* _Description of the task_:
Copy out the passage on the Boundaries exhibition at Rosslyn Riviera mall in full, word for word.
--- START OF Text extract ---
The other joint enterprise sees Willem Kevanaar’s Attic Art Space piggybacking a pop-up hall at Rosslyn Riviera mall on Limuru Road, that has been given for a limited period to Carol Lees’s One-Off gallery, based in the nearby Lone Tree Estate.

One-Off was offered three shop spaces to showcase art as an added attraction to increase the mall’s footprint.

If the opening of the current exhibition there (ending December 14) was anything to go by, it certainly achieved that.

More than 200 art lovers turned up to see the latest pieces by the Sudanese Eltayeb Dawelbait and Kenyan Mwini Mutuku, in a show called Boundaries.

What those boundaries could be was not entirely clear (Pushing them? Keeping well within them?) although the double-height ceiling and stark white walls gave the occasion a certain grandeur.

Eltayeb’s work is well known to all; hieratic heads based on Nubian ancestor figures, scratched, gouged, almost physically wrought from discarded wooden boards, the lines that define them scored through layers of paint, revealing the history of the matrixes and by extension something of their previous owners too.

The past made present… and in a non-threatening, familiar and accessible way.
--- END OF Text extract ---
--- START OF Listed records ---
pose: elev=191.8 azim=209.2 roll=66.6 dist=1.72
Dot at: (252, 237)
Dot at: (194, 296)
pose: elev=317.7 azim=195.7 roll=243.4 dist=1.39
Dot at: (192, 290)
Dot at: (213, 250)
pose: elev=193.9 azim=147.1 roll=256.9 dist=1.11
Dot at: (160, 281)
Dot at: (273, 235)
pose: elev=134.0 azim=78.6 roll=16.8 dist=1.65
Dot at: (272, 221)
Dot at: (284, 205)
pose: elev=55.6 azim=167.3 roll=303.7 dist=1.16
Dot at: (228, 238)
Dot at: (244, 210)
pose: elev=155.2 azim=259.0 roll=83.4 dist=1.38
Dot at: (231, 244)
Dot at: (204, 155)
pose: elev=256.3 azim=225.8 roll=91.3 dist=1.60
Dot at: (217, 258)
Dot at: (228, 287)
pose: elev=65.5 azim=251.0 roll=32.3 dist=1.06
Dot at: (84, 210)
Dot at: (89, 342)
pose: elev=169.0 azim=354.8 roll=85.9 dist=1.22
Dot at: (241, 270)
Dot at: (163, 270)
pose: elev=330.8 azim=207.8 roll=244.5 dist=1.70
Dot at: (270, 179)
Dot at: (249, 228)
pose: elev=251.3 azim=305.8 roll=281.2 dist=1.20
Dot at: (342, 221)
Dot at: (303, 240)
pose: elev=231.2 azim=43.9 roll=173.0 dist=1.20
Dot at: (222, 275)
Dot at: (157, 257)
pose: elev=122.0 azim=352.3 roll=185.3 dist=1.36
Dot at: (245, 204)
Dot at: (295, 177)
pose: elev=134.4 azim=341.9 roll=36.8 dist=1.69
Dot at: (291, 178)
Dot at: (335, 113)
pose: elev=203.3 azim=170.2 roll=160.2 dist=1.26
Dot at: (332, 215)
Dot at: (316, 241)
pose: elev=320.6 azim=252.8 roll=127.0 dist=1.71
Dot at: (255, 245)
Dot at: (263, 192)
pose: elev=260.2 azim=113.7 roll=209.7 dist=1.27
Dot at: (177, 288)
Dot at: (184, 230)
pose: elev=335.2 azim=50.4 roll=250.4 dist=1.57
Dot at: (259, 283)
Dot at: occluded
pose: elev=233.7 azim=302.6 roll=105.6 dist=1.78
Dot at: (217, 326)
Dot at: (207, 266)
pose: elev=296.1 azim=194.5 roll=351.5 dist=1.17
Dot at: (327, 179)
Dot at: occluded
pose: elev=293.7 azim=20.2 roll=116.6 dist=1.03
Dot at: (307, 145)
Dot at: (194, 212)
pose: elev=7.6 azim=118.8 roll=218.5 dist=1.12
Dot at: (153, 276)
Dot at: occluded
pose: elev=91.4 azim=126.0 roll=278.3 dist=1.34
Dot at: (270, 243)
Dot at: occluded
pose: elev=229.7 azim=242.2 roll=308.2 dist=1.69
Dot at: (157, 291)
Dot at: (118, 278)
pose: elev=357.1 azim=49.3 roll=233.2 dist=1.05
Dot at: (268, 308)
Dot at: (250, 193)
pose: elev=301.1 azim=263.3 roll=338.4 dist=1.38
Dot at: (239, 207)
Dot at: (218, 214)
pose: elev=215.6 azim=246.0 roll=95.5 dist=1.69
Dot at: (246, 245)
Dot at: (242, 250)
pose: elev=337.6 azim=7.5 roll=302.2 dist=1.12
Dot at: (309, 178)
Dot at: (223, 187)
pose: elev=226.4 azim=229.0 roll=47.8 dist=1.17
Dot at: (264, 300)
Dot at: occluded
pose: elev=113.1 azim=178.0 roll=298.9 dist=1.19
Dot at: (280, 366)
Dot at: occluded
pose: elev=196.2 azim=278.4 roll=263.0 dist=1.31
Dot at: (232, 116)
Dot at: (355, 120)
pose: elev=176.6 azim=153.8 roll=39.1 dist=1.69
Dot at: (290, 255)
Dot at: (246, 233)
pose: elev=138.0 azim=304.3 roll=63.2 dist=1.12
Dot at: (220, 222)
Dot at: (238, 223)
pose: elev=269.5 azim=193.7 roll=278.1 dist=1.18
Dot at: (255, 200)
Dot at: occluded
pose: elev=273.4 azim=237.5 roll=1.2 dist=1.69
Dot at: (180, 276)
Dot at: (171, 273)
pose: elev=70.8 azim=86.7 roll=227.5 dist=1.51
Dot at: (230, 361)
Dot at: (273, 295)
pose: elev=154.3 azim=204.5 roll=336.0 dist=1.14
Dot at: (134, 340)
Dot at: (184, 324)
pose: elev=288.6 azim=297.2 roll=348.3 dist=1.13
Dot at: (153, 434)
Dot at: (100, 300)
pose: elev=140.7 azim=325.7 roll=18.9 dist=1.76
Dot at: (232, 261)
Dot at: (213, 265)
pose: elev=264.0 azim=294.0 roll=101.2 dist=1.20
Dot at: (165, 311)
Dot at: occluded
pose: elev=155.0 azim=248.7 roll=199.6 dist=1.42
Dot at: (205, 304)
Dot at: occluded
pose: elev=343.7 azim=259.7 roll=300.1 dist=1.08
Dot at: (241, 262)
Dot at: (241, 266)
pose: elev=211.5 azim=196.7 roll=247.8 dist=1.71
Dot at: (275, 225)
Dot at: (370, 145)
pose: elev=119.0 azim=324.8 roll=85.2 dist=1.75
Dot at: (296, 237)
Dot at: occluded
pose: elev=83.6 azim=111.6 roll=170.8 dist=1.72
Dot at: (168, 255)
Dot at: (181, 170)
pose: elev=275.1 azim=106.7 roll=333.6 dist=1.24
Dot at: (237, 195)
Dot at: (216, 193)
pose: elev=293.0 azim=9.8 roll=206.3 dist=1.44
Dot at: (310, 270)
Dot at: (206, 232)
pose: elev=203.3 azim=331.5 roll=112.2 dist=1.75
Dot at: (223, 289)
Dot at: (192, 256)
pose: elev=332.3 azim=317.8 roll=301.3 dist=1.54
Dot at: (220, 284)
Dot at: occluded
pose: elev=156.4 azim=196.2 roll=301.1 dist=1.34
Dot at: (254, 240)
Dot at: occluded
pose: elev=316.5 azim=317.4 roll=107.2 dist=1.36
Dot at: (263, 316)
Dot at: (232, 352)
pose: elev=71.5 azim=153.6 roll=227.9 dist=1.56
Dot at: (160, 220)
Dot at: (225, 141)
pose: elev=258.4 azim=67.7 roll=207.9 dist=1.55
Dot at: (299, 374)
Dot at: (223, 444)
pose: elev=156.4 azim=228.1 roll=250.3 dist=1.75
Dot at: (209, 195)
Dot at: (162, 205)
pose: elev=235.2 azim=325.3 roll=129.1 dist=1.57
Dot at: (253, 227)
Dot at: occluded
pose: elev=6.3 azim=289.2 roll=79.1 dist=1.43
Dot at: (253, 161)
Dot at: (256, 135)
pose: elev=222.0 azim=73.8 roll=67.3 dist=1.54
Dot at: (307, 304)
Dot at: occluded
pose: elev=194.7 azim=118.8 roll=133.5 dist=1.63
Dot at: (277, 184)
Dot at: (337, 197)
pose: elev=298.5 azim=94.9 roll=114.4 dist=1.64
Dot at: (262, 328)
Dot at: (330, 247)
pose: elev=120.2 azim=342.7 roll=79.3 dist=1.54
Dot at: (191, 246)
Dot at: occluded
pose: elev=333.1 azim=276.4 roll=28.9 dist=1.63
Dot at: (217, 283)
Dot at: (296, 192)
--- END OF Listed records ---
* _Result_:
The other joint enterprise sees Willem Kevanaar’s Attic Art Space piggybacking a pop-up hall at Rosslyn Riviera mall on Limuru Road, that has been given for a limited period to Carol Lees’s One-Off gallery, based in the nearby Lone Tree Estate.

One-Off was offered three shop spaces to showcase art as an added attraction to increase the mall’s footprint.

If the opening of the current exhibition there (ending December 14) was anything to go by, it certainly achieved that.

More than 200 art lovers turned up to see the latest pieces by the Sudanese Eltayeb Dawelbait and Kenyan Mwini Mutuku, in a show called Boundaries.

What those boundaries could be was not entirely clear (Pushing them? Keeping well within them?) although the double-height ceiling and stark white walls gave the occasion a certain grandeur.

Eltayeb’s work is well known to all; hieratic heads based on Nubian ancestor figures, scratched, gouged, almost physically wrought from discarded wooden boards, the lines that define them scored through layers of paint, revealing the history of the matrixes and by extension something of their previous owners too.

The past made present… and in a non-threatening, familiar and accessible way.